## Document section

In addition, soil tests cannot help rice farmers adjust fertilizer application to rice based
on crop performance and climatic conditions during a given season. Site-specific nutrient
management (SSNM) for rice as developed in Asia is a plant-based approach for applying
fertilizer to optimally match the needs of the rice crop in a specific field and season (IRRI,
2007). It enables farmers to dynamically adjust fertilizer use to fill the deficit between the
nutrient needs of a high-yielding crop and the nutrient supply from naturally occurring
indigenous sources such as soil, crop residues, manures and irrigation water, and can
achieve high nutrient use efficiencies as well as high yields. The IRRI played the lead
role in developing the SSNM approach across diverse irrigated rice-growing environments
in Asia. During 1997–2000, it was evaluated and refined on irrigated rice farms in eight

major rice-growing areas across six countries in Asia (Dobermann et al., 2004). The SSNM
concept was systematically simplified to an extent that farmers and extension workers can
use it to practise plant need-based management of N, P and K in rice. For site-specific
N management, the use of LCC (see Section 2.2) was included. In 2003–4, the simplified
SSNM was evaluated in farmers’ fields at about 20 locations in tropical and subtropical Asia
(Bangladesh, China, India, Indonesia, Myanmar, Thailand, the Philippines and Vietnam),
each representing an area of intensive rice farming on more than 100 000 ha with similar
soils and cropping systems (Buresh, 2004).

## Job A
Decide whether each statement agrees with the passage on site-specific nutrient management for rice, answering yes or no and quoting the words of the passage that settle it: (i) The SSNM approach was evaluated on irrigated rice farms in six Asian countries during 1997–2000. (ii) Soil tests let rice farmers adjust fertilizer to crop performance during a given season. (iii) The simplified SSNM was tested at about 20 locations.
The records have no connection to the text on rice fertilizer management.

## Provided entries
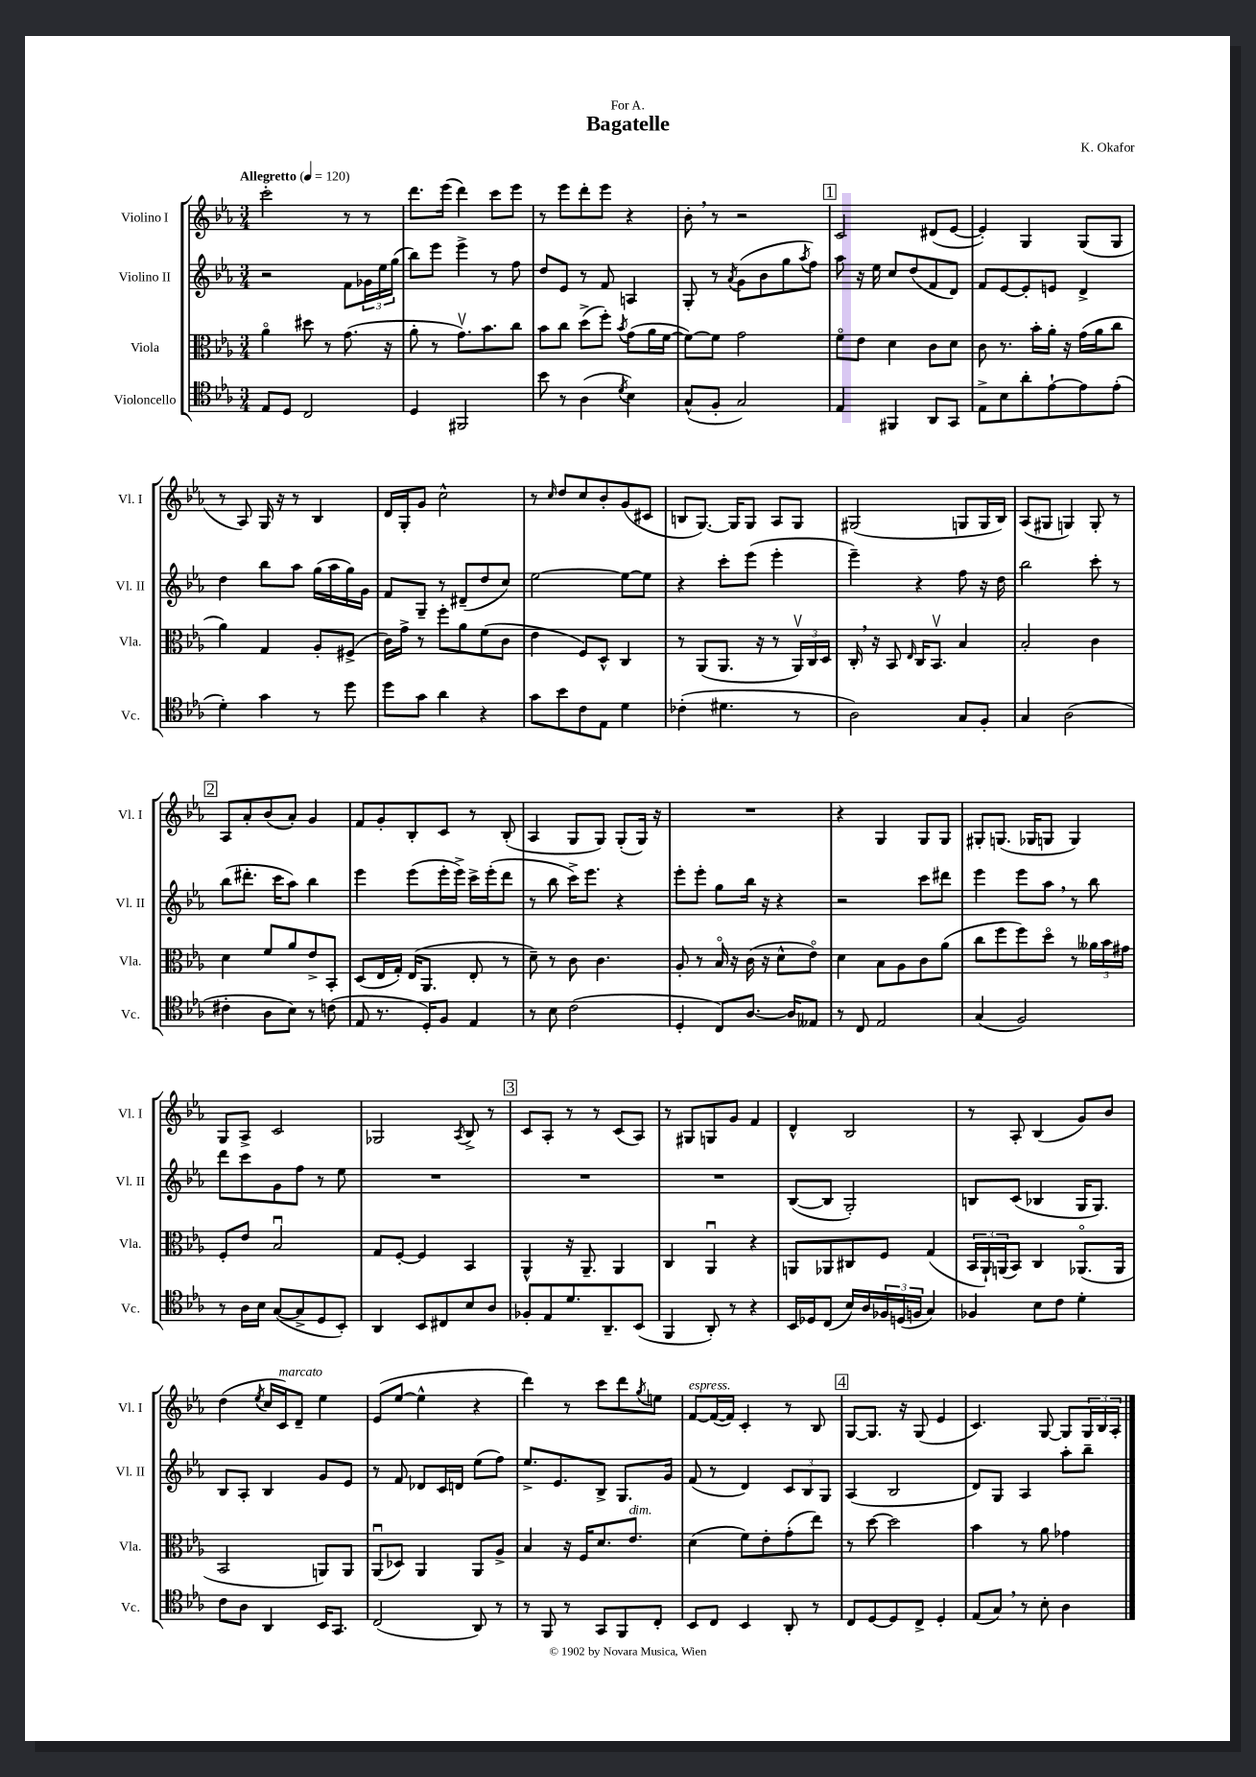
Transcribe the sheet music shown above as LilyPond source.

\header { title = "Bagatelle" composer = "K. Okafor" dedication = "For A." }
<<
\new StaffGroup <<
\new Staff = "s0" \with { instrumentName = "Violino I" shortInstrumentName = "Vl. I" } {
    \clef treble \key ees \major \numericTimeSignature \time 3/4 \tempo "Allegretto" 4 = 120
    c'''2-. r8 r8 |
    d'''8. ees'''16( d'''4) c'''8 ees'''8 |
    r8 ees'''8 d'''8-. ees'''8 r4 |
    bes'8-. \breathe r8 r2 |
    \mark \markup { \box "1" } c'2 dis'8( ees'8~ |
    ees'4-.) g4 g8( g8 |
    r8 aes8) g16 r16 r8 bes4 |
    d'16 g16-. g'8 c''2-^ |
    r8 \grace { c''16 } d''8 c''8 bes'8-. g'8( cis'8 |
    b8 g8.~) g16 g8 aes8 g8 |
    gis2( g8 g16 bes16) |
    aes8( gis8 g4) g8-. r8 |
    \mark \markup { \box "2" } aes8 aes'8-. bes'8( aes'8-.) g'4 |
    f'8 g'8-. bes8-. c'8 r8 bes8-.( |
    aes4 g8 g8) g8-.( g16) r16 |
    R2. |
    r4 g4 g8 g8 |
    gis8-. g8.( ges16 g8 g4) |
    g8 aes8-> c'2 |
    ges2 \acciaccatura { aes8 } bes8-> r8 |
    \mark \markup { \box "3" } c'8 aes8-. r8 r8 c'8( aes8) |
    r8 gis8 g8 g'8 f'4 |
    d'4-^ bes2 |
    r8 aes8-. bes4( g'8) bes'8 |
    d''4( \acciaccatura { ees''8 } c''16 c'16^\markup { \italic "marcato" }) d'8-- ees''4 |
    ees'8( ees''8~ ees''4-^ r4 |
    d'''4) r8 c'''8 d'''8 \acciaccatura { g''8 } e''8 |
    f'8~^\markup { \italic "espress." } f'16~( f'16) c'4-. r8 bes8 |
    \mark \markup { \box "4" } g8~ g8. r16 g8( ees'4 |
    c'4.) g8~ g8 \tuplet 3/2 { g16 bes16 aes16-. } \bar "|." |
}
\new Staff = "s1" \with { instrumentName = "Violino II" shortInstrumentName = "Vl. II" } {
    \clef treble \key ees \major \numericTimeSignature \time 3/4
    r2 f'8 \tuplet 3/2 { ges'16 ees''16 g''16( } |
    bes''8) ees'''8 ees'''4-> r8 f''8 |
    d''8 ees'8 r8 f'8 a4 |
    g8-. r8 \acciaccatura { aes'8 } g'8( bes'8 g''8 \acciaccatura { aes''8 } f''8) |
    \mark \markup { \box "1" } aes''8 r16 ees''16 c''8 d''8( f'8 d'8) |
    f'8 ees'8~ ees'8-. e'8 d'4-> |
    d''4 bes''8 aes''8 g''16( aes''16 g''16) g'16 |
    f'8 g8-- r8 dis'8--( d''8 c''8) |
    ees''2~ ees''8~ ees''8 |
    r4 c'''8-. ees'''8( ees'''4-. |
    ees'''4--) r4 f''8 r16 d''16 |
    bes''2 c'''8-. r8 |
    \mark \markup { \box "2" } bes''8( dis'''8.-. c'''16 aes''8) bes''4 |
    ees'''4 ees'''8( ees'''16-. ees'''16->) c'''16-> ees'''16-.( d'''8 |
    r8 bes''8 c'''16->) ees'''8. r4 |
    ees'''8-. ees'''8-. g''8 bes''16 r16 r4 |
    r2 c'''8 dis'''8 |
    ees'''4 ees'''8 aes''8 \breathe r8 bes''8 |
    d'''8 c'''8 g'8 f''8 r8 ees''8 |
    R2. |
    \mark \markup { \box "3" } R2. |
    R2. |
    bes8~( bes8 g2-.) |
    b8 c'8( bes4 g16 g8.) |
    bes8 aes8-. bes4 g'8 ees'8 |
    r8 f'8 des'8 c'16 d'16 ees''8( f''8) |
    ees''8.-> ees'8. bes8-> g8. g'16 |
    f'8( r8 d'4) \tuplet 3/2 { c'8 bes8 g8 } |
    \mark \markup { \box "4" } aes4( bes2 |
    d'8) g8 aes4 aes''8-. bes''8-- \bar "|." |
}
\new Staff = "s2" \with { instrumentName = "Viola" shortInstrumentName = "Vla." } {
    \clef alto \key ees \major \numericTimeSignature \time 3/4
    aes'4\flageolet dis''8 r8 g'8.( r16 |
    aes'8-. r8 g'8.\upbow) bes'8. c''8 |
    bes'8 c''8 d''8->( f''8-.) \acciaccatura { bes'8 } g'8( aes'16 f'16~ |
    f'8~) f'8 g'2 |
    \mark \markup { \box "1" } f'8\flageolet ees'8 d'4 c'8 d'8 |
    c'8 r8. bes'16-. aes'16-. r16 g'16( aes'16 c''8 |
    aes'4) g4 aes8-. fis8->( |
    c'16) g'16-> r8 f''8-. aes'8 f'8( c'8 |
    ees'4 f8) d8-^ c4 |
    r8 aes,8( aes,8. r16 r8 \tuplet 3/2 { aes,16\upbow) c16 d16 } |
    c16-. \breathe r16 bes,8 \grace { ees16 } c16 bes,8.\upbow bes4 |
    bes2-. c'4 |
    \mark \markup { \box "2" } d'4 f'8 aes'8 ees'8-> bes,8-. |
    d8( ees16 g16-.) ees16( aes,8. ees8-. r8 |
    d'8--) r8 c'8 c'4. |
    aes8-. r8 bes16\flageolet r16 c'16( r16 d'8-^ ees'8\flageolet) |
    d'4 bes8 aes8 c'8 aes'8( |
    c''8 f''8 f''8) d''8\flageolet r8 \tuplet 3/2 { aeses'16 bes'16 gis'16 } |
    f8-. ees'8 bes2\downbow |
    g8 f8~-. f4 bes,4 |
    \mark \markup { \box "3" } aes,4-^ r16 aes,8.-- aes,4 |
    c4 aes,4\downbow r4 |
    a,8 aes,8 cis8 f8 g4( |
    \tuplet 3/2 { bes,16 aes,16-!) a,16( } bes,8) c4 aes,8.\flageolet( aes,16 |
    bes,2 a,8) a,8 |
    aes,8\downbow( des8) aes,4 aes,8 aes8-> |
    bes4 r16 f16 d'8. ees'8.^\markup { \italic "dim." } |
    d'4( f'8) ees'8-. g'8-.( ees''8) |
    \mark \markup { \box "4" } r8 d''8~ d''2 |
    bes'4 r8 aes'8 ges'4 \bar "|." |
}
\new Staff = "s3" \with { instrumentName = "Violoncello" shortInstrumentName = "Vc." } {
    \clef tenor \key ees \major \numericTimeSignature \time 3/4
    ees8 d8 c2 |
    d4 fis,2 |
    bes'8 r8 aes4( \acciaccatura { d'8 } bes4) |
    g8-^( f8-. g2) |
    \mark \markup { \box "1" } ees4 fis,4 aes,8 g,8 |
    ees8-> bes8 aes'8-. ees'8~-! ees'8 ees'8-.( |
    d'4-.) g'4 r8 d''8 |
    d''8 g'8 aes'4 r4 |
    g'8 bes'8 c'8 ees8 d'4 |
    ces'4-.( dis'4. r8 |
    aes2) g8 f8-. |
    g4 aes2( |
    \mark \markup { \box "2" } cis'4-. aes8 bes8) r8 c'8( |
    ees8 r8. d16-.) f8 ees4 |
    r8 bes8 c'2( |
    d4-. c8) aes8.~ aes16 eeses8 |
    r8 c8 ees2 |
    g4( f2) |
    r8 aes16 bes16 g8~( g8-> d8 bes,8-.) |
    aes,4 bes,8 cis8 bes8 aes8 |
    \mark \markup { \box "3" } fes8-. ees8 d'8. aes,8.-- bes,8( |
    f,4 aes,8-.) r8 r4 |
    bes,16 des16 c8( bes16) aes16 \tuplet 3/2 { fes16 d16( f16 } g4) |
    fes4 bes8 c'8 d'4-. |
    c'8 aes8 aes,4 bes,16 g,8. |
    c2( aes,8) r8 |
    r8 f,8 r8 g,8 f,8 c8-. |
    bes,8 c8 bes,4 aes,8-. r8 |
    \mark \markup { \box "4" } c8 d8~ d8 c8-> d4-. |
    ees8( g8) \breathe r8 bes8-. aes4 \bar "|." |
}
>>
>>
\layout { \context { \Score \remove "Bar_number_engraver" } }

## Job B
Count the lines of the records that contain the string "instrumentName". Give only the number.

## Written solution A
(i) Yes: "across six countries in Asia"
(ii) No: "soil tests cannot help rice farmers adjust fertilizer application to rice"
(iii) Yes: "was evaluated in farmers’ fields at about 20 locations"

## Written solution B
4